Fra qualche tempo, terminate le inevitabili schermaglie di assestamento, cercheremo di analizzare le conseguenze, se ci saranno, che i risultati delle recenti elezioni per il parlamento europeo potranno portare al mondo politico campano, soprattutto alla luce delle ormai prossime elezioni regionali.
Per ora volgiamo lo sguardo ai risultati negli altri paesi europei di peso (Germania e Francia), anche per capire con più precisione su quale forza potrà effettivamente contare in Europa il ciclone Matteo Salvini, che pare il vero vincitore in Italia. Perlomeno in termini numerici.
Cominciamo dalla Francia. Tutti paiono meravigliarsi del risultato portato a casa da Marine Le Pen con il Rassemblement National (ex Front National). Effettivamente ha guadagnato quasi 500.000 voti rispetto alle Europee del 2014, passando da 4,7 milioni a 5,2 milioni di voti. Il numero di deputati però si ferma a 23 (anzi uno in meno rispetto ai 24 ottenuti nel 2014) e quindi il peso assoluto nel Parlamento Europeo è pressoché invariato. Ma ha rafforzato la sua posizione di “primo partito” d’opposizione in Francia e forza di spicco del movimento nazionalista europeo (una bella contradizione in termini). Anche in vista del progetto, neanche troppo velato, di guidare una grande coalizione dei sovranisti al parlamento europeo – per il momento divisi in tre gruppi – riunendoli in una nuova alleanza il più allargata possibile. Paradossalmente, proprio l’allargamento alle altre compagini europee di medesima ispirazione garantirebbe una maggiore prospettiva al gruppo di Marine Le Pen, che nel corso dell’ultima legislatura ha brillato per la sua assenza e per una debolezza politica endemica visto che il gruppo parlamentare dagli iniziali 24 eurodeputati è diminuito sino a 15 per defezioni e dissapori interni.
Per il resto, contenimento delle perdite per En Marche! di Emmanuel Macron che conquista 21 seggi. Bene i Verdi con 12 seggi. In flessione la France Insoumise di Mélenchon che esce molto ridimensionata dal voto. Sempre più in crisi poi i Repubblicani e i Socialisti, con i due partiti che solo fino a qualche anno fa si contendevano l’Eliseo. Quasi spariti i comunisti che si fermano al 2,5% e che pertanto non eleggono alcun deputato. Vero e proprio flop per Alliance Jaune e The Patriots, entrambe riconducibili ai gilet gialli. A dimostrazione che protesta di pancia, se non incanalata in una proposta politica, alla prova dei fatti non si traduce in consenso elettorale.
Passiamo alla Germania.
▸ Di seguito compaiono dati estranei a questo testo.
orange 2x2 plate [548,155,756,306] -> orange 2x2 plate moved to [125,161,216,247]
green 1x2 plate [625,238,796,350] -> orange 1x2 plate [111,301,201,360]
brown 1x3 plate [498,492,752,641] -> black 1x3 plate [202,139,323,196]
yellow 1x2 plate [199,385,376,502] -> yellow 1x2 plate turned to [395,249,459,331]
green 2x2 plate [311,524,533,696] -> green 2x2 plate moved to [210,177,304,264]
Il tramonto del cammino politico di Angela Merkel appare sempre più lungo. Seppur più sbiadita resta ancora la vera Cancelliera d’Europa, visto che all’orizzonte politico tedesco si stagliano figure minori che faticano a brillare di luce propria.
Le elezioni europee hanno fatto segnare infatti una battuta d’arresto nell’avanzata di Alternativa per la Germania (AfD). Con l’11 per cento dei voti, il partito fa un passo avanti rispetto al 2014 ma anche un passo indietro rispetto alle elezioni legislative, doveva aveva ottenuto il 12,6%. L’estrema destra tedesca resta ben lontana dalla soglia del 20 per cento indicata come obiettivo fattibile dal leader e capolista Jörg Meuthen alla fine dell’anno scorso. Troppe opacità, le probabili influenze del famoso scandalo Ibiza, i sempre presenti sospetti su donazioni russe al partito, hanno minato la credibilità di Meuthen e Guido Reil (secondo nella lista per le europee), che si sono auto marginalizzati dal dibattito politico tedesco attuale, più interessato al clima che all’immigrazione.
I popolari di Cdu/Csu al 29% e i socialdemocratici di Spd al 15,8% sono andati sostanzialmente benino. Ovvero, in termini numerici tengono botta, ma in termini politici l’alleanza rischia di sgretolarsi. Pare che la Merkel voglia aprire ai Verdi.
E infatti il vero botto lo hanno fatto i Verdi, che dopo anni di oblio sono tornati alla ribalta (effetto Greta?) diventando il secondo partito della Germania, sottraendo, secondo l’analisi dei flussi di voto elaborata da Ard, un milione di voti ciascuno ai democristiani della Cdu e alla Spd. Un risultato dovuto in particolare alla loro trasversalità: i Verdi tedeschi hanno infatti smesso di essere un riferimento solo per la sinistra ecologista, sposando da una linea fortemente europeista ma allo stesso tempo critica nei confronti dello status quo, dall’austerity nella UE alle politiche di governo della Grosse Koalition a Berlino.